In a recent CNN article Bruce Schneier, security technologist and author, argues that “the internet Is A Surveillance State”.
He claims that:
“our surveillance state is efficient beyond the wildest dreams of George Orwell”
“this isn’t something the free market can fix. We consumers have no choice in the matter. All the major companies that provide us with Internet services are interested in tracking us.”
“In today’s world, governments and corporations are working together to keep things that way. Governments are happy to use the data corporations collect — occasionally demanding that they collect more and save it longer — to spy on us. And corporations are happy to buy data from governments.”
Bruce Schneier correctly identifies the danger and immorality of governments being able to force private enterprises to hand over data they have on individuals, but I would argue that the term ‘surveillance state’, as most people understand it, cannot be applied to the Internet and to entities like Google and facebook.
If the Internet’s a surveillance state, then it’s a rather odd one because it doesn’t seek to prevent certain behaviors or to punish me. It’s also a rather impotent one because it has no power over me; it can’t use force against me to prevent me from taking certain actions or to punish me for actions I have taken. No armed men are going to turn up at my house, take me away and lock me in a prison cell for not doing something Google or facebook wanted me to do. Unlike governments, of course, who routinely lock people up for not paying taxes or smoking the wrong kind of plant.
Sure facebook, Google et al have a tonne of information about what I do on the Internet, what I like and what I search for, but for as long as my interactions with them remain voluntary it’s really not a big deal. The day Google and facebook start threatening me with violence for not clicking on their ads is the day I get worried.
I’ve been surfing the web for over a decade. No doubt many thousands (perhaps even millions) of companies have information about my activities on the web, but I really can’t think of any significant negative impacts this has had on my life. Not a single thing. All anyone’s tried to do is sell me stuff. Well, ads can be irksome on websites, but, hey, that’s why someone created ad-blocker.
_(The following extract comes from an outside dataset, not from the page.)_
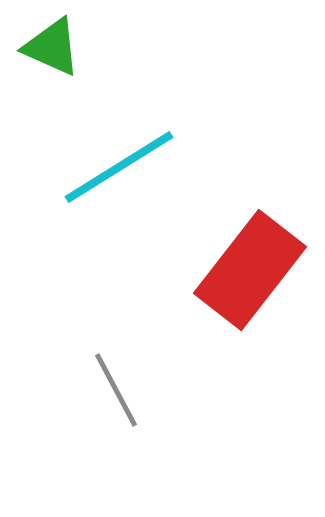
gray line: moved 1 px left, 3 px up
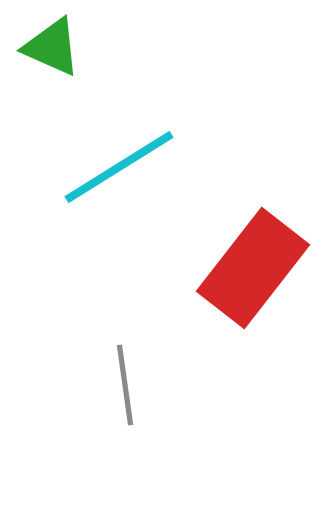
red rectangle: moved 3 px right, 2 px up
gray line: moved 9 px right, 5 px up; rotated 20 degrees clockwise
Works a treat. The free market came up with a solution for those who wish to view web pages without ads. Job done.
We really don’t need to worry about Google and facebook because our interactions with them are voluntary. Sure, they seem to have a presence all over the web at the moment but that’s just the way it is right now. And most people seem to be okay with that. When the day comes when most people aren’t, for whatever reasons, then things will inevitably change. Google and facebook are making a tonne of money because a huge number of people value what they do. It’s as simple as that.
The people we really need to worry about are the one’s whom our interactions with aren’t voluntary. Governments. And it’s government surveillance states that George Orwell was positing. A Orwellian surveillance state watches you and controls you in order to make you comply with the ideology of those in power. Those watching and controlling you wish to erase you as an individual and overwrite you with their ideology in the belief that this will make the world a better place. Those in power judge you in accordance with their ideology and deem that you need correcting.
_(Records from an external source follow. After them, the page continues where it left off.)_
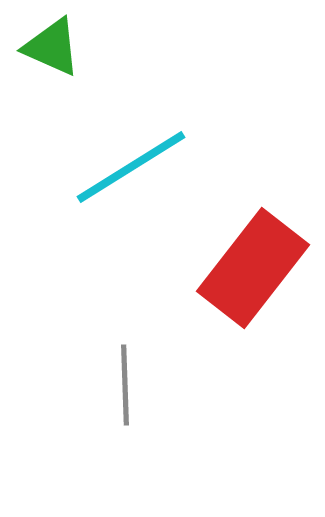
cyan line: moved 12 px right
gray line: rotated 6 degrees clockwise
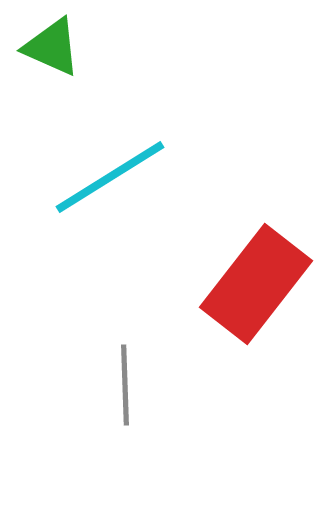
cyan line: moved 21 px left, 10 px down
red rectangle: moved 3 px right, 16 px down
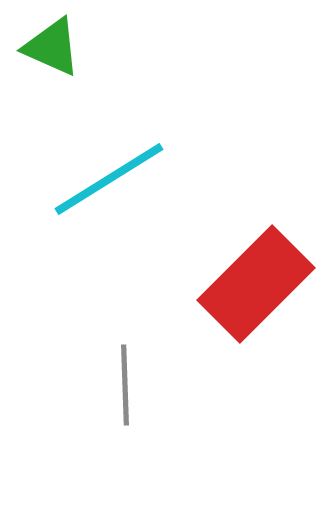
cyan line: moved 1 px left, 2 px down
red rectangle: rotated 7 degrees clockwise
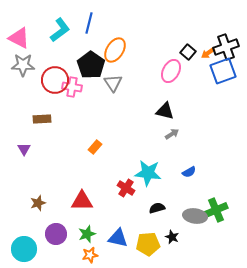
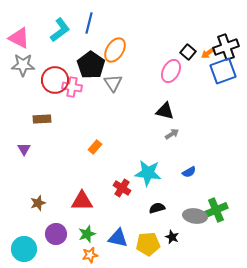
red cross: moved 4 px left
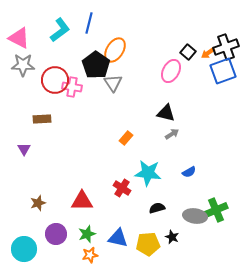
black pentagon: moved 5 px right
black triangle: moved 1 px right, 2 px down
orange rectangle: moved 31 px right, 9 px up
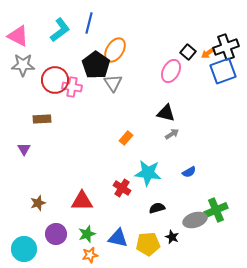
pink triangle: moved 1 px left, 2 px up
gray ellipse: moved 4 px down; rotated 25 degrees counterclockwise
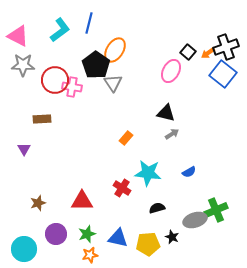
blue square: moved 3 px down; rotated 32 degrees counterclockwise
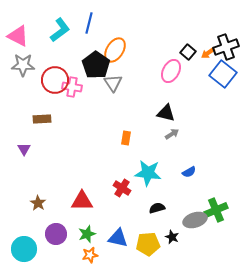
orange rectangle: rotated 32 degrees counterclockwise
brown star: rotated 21 degrees counterclockwise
Google and facebook, unlike governments, don’t track you in order to change you, punish you, steal from you or force you to behave in a certain way. Quite the opposite in fact, they aim only to decipher what things you like or need so businesses who have got products or services that match your tastes/needs can put their ads in front of your eyes when you’re surfing the web – and therefore Google and facebook can make money. Not particularly scary, perhaps just very slightly inconvenient or annoying sometimes, heck, sometimes even useful – and all those who strongly object can simply walk away from Google and facebook. There are search engines that allow you to search anonymously, there are tools that block tracking cookies, there are even tools that will disguise your IP address; and they’re all free. All those who strongly object to facebook’s terms of service can simply abstain from using their product.
We need only worry about those groups of people who are tracking us for the purpose of locking us up or stealing from us for not complying with their rules (i.e. governments) and not those whose benign goal is to place adverts in front of our eyes.